● TASKS:
1 - In the excerpt on markets and power, which book by John Gray is cited as making the same point as Braudel?
2 - Continue the excerpt on markets and power from its last sentence.

● DOCUMENT EXCERPT:
A final point made by Braudel (and also by John Gray in his book “False Dawn”) is that markets, being social and political organisations and relationships rather than some automatic mechanism outside human agency, always tend to develop in ways that reflect very human interests. One aspect is a tendency towards a self-reinforcing cycle of concentration of political power and wealth. Another is the tendency towards the development of cartels, monopolies, guilds, and trades unions.
 
Restrictions of markets seem to have been intrinsic features of capitalist societies from the earliest city states onwards. Broadly speaking these occurred in one of two ways: “top down” as nation states and state administrations gave specific rights to individuals or corporations (e.g. protected trade rights in the Dutch and English East India Companies, or tax farming rights by the French 18th century state); and “bottom up”, as individual capitalists formed cartels and increasingly asserted control over the state (what we would today probably refer to as “crony capitalism”), or as groups of workers formed associations to defend and promote their interests. The literature on the tendency of democratic republics to evolve towards plutocracy, and for large and centralised bureaucratic states to evolve towards oligarchy, is enormous, reaching back to the ancient Greek (or rather Athenian) experiments. In the modern context the writings of C. Wright Mills, Mancur Olsen and Gore Vidal should be on the reading list for anyone interested in these themes.

● GIVEN ENTRIES:
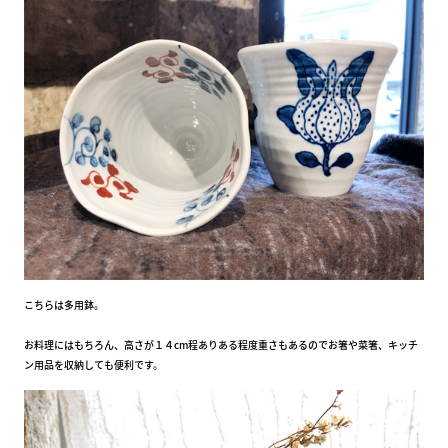
こちらは多用鉢。
お料理にはもちろん、高さが１４cm程ありある程度重さもあるのでお箸や菜箸、キッチ
ン用品を収納しても便利です。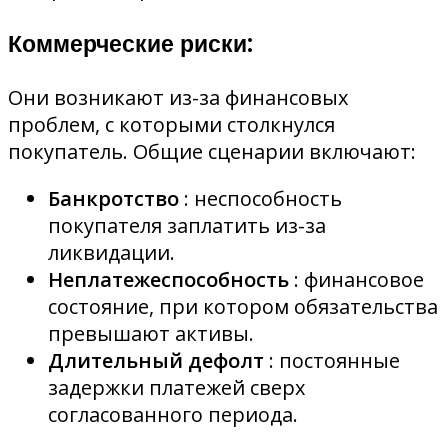
Коммерческие риски:
Они возникают из-за финансовых
проблем, с которыми столкнулся
покупатель. Общие сценарии включают:
Банкротство
: неспособность
покупателя заплатить из-за
ликвидации.
Неплатежеспособность
: финансовое
состояние, при котором обязательства
превышают активы.
Длительный дефолт
: постоянные
задержки платежей сверх
согласованного периода.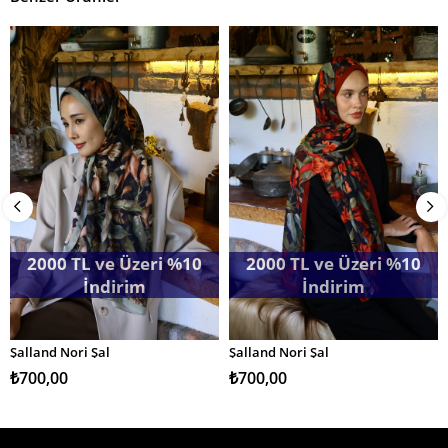
2000 TL ve Üzeri %10
2000 TL ve Üzeri %10
İndirim
İndirim
Şalland Nori Şal
Şalland Nori Şal
SEPETE EKLE
SEPETE EKLE
₺700,00
₺700,00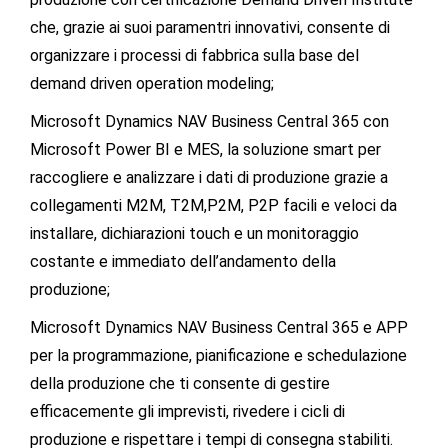
che, grazie ai suoi paramentri innovativi, consente di
organizzare i processi di fabbrica sulla base del
demand driven operation modeling;
Microsoft Dynamics NAV Business Central 365 con
Microsoft Power BI e MES, la soluzione smart per
raccogliere e analizzare i dati di produzione grazie a
collegamenti M2M, T2M,P2M, P2P facili e veloci da
installare, dichiarazioni touch e un monitoraggio
costante e immediato dell’andamento della
produzione;
Microsoft Dynamics NAV Business Central 365 e APP
per la programmazione, pianificazione e schedulazione
della produzione che ti consente di gestire
efficacemente gli imprevisti, rivedere i cicli di
produzione e rispettare i tempi di consegna stabiliti.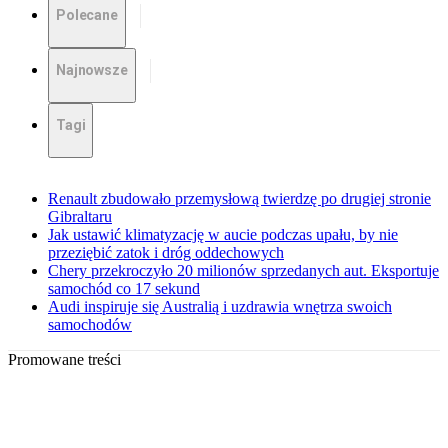
Polecane
Najnowsze
Tagi
Renault zbudowało przemysłową twierdzę po drugiej stronie
Gibraltaru
Jak ustawić klimatyzację w aucie podczas upału, by nie
przeziębić zatok i dróg oddechowych
Chery przekroczyło 20 milionów sprzedanych aut. Eksportuje
samochód co 17 sekund
Audi inspiruje się Australią i uzdrawia wnętrza swoich
samochodów
Promowane treści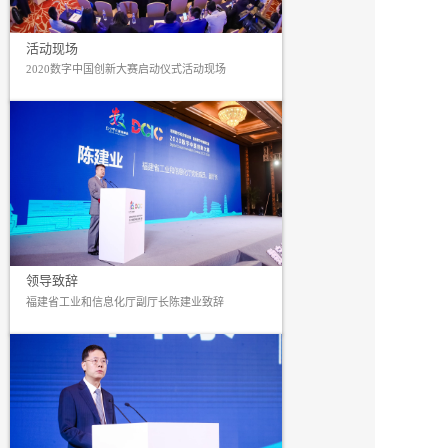
活动现场
2020数字中国创新大赛启动仪式活动现场
领导致辞
福建省工业和信息化厅副厅长陈建业致辞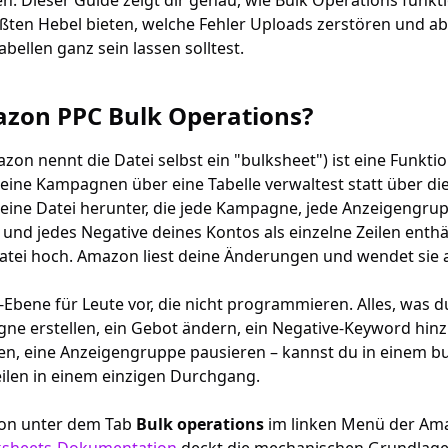
. Dieser Guide zeigt dir genau, wie Bulk Operations funkt
ten Hebel bieten, welche Fehler Uploads zerstören und a
bellen ganz sein lassen solltest.
zon PPC Bulk Operations?
zon nennt die Datei selbst ein "bulksheet") ist eine Funkt
deine Kampagnen über eine Tabelle verwaltest statt über die
 eine Datei herunter, die jede Kampagne, jede Anzeigengru
und jedes Negative deines Kontos als einzelne Zeilen enthäl
 Datei hoch. Amazon liest deine Änderungen und wendet sie 
API-Ebene für Leute vor, die nicht programmieren. Alles, was d
ne erstellen, ein Gebot ändern, ein Negative-Keyword hinz
n, eine Anzeigengruppe pausieren – kannst du in einem bu
ilen in einem einzigen Durchgang.
ion unter dem Tab
Bulk operations
im linken Menü der Ama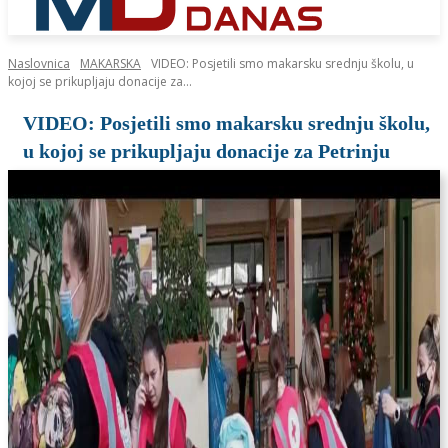
Naslovnica
MAKARSKA
VIDEO: Posjetili smo makarsku srednju školu, u
kojoj se prikupljaju donacije za...
VIDEO: Posjetili smo makarsku srednju školu,
u kojoj se prikupljaju donacije za Petrinju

● EXERCISE ANSWERS:
1 - "False Dawn."

2 -
What does this have to do with cities and the urban environment? If cities can be seen as physical manifestations of the division of labour and markets in any complex society, then it must be the case that the physical structure of cities (architecture, design, planning regimes, infrastructure and the choices of technology of building and transport) is intimately linked to the nature of markets (production, trade and capital flows) and the organisation of the state systems that give birth to, and provide the wider environment for, cities.

To take the example of Chicago from William Cronon’s work [“Nature’s Metropolis: Chicago and the Great West”]: although the politics and political economy of the city and the US are not Cronon’s focus, the era of Chicago’s rise in US history was notoriously one of extreme concentration both of market power and political power – heavily cartelised markets and the domination of politics by a tiny plutocracy of “robber barons” even though the broad direction of American society and politics was towards democratic mass participation. The robber barons were particularly concentrated in the new industries (railways, steel, coal, oil, the mass press, mass retailing) as well as in banking and property.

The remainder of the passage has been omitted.